By: Ana Margarita Olar| Executivechronicles.com
As a leader, you have a tendency to become so engaged with deadlines, achieving goals and setting new objectives. What about your relationship with your employees? Do you observe their behavior while you’re around? Are they aloof, quiet, or afraid? Then, it must be really lonely at the top.
Here are some things that you can try to overcome isolation:
No. 1 Leave your comfort zone.
Be the first to reach out to your employees. This is the first and crucial step to overcoming the feeling of being alone. Make yourself more approachable but still respectable for the employees. Start making that connection and interact with your subordinates.
No. 2 Connect with other positive minded leaders.

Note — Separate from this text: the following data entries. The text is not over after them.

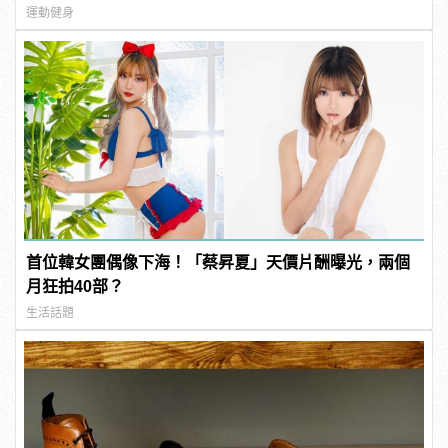
運動健身
首位韓女團偶像下海！「蔡昇夏」天價片酬曝光，兩個
月狂拍40部？
生活話題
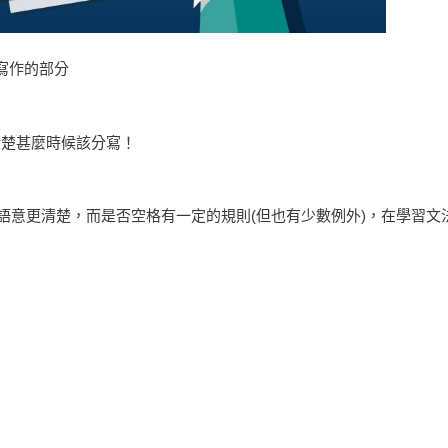
寫作的部分
清楚甚麼時候該分寫！
讓語意更清楚，而是否空格有一定的規則(但也有少數例外)，在學習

Find yourself a group of other leaders that you can share your experience with. During a business or company meeting, set aside some time to talk about what you are feeling. Share your issues and concerns about being a manager. Having a group of people where you can let out a steam will be a great relief over the feeling of being alone.
No. 3 Seek out for advisers, coaches, and mentors.
This could be anyone from colleagues, past professors, and other supervisors from your company. The important thing is for you to find someone whom you can trust and can offer you advice or tips on how they have overcome isolation on their own fields. Sometimes it’s not only their advice that’s important but for you to have someone to talk your feelings with.
No. 4 Cultivate your communication skill.
You need to establish good interpersonal relationship with your employees while still maintaining professionalism. There is a thin line that separates getting along well with your employees and subordinates at work, and going out with them at a bar or getting drunk with them. The former is good, but the latter is a no, no.
Always seek to improve your communication skills so that your employees will be comfortable when talking to you while still maintaining respect and regards to you as their leader.
Maintain open, ongoing and constructive conversation with your employees. Make your employees comfortable in regular meeting and communication with you. Again, make yourself approachable.
Encourage your employees to ask questions regarding the tasks assigned to them. Convince them to have a feedback regarding the issues being tackled. Provide a nonjudgmental environment when communicating with your employees.
Being a manager has its own set of pros and cons just like being an employee. You need to establish a balance between your managerial role and your relationship with your subordinates.
Finally, you also need to balance between your professional life and personal life. Remember, you have other responsibilities aside from being a leader; you are also a friend, a spouse, or a parent.
Establish a barrier between being a boss and being a person so that other important relationships in your life will not suffer.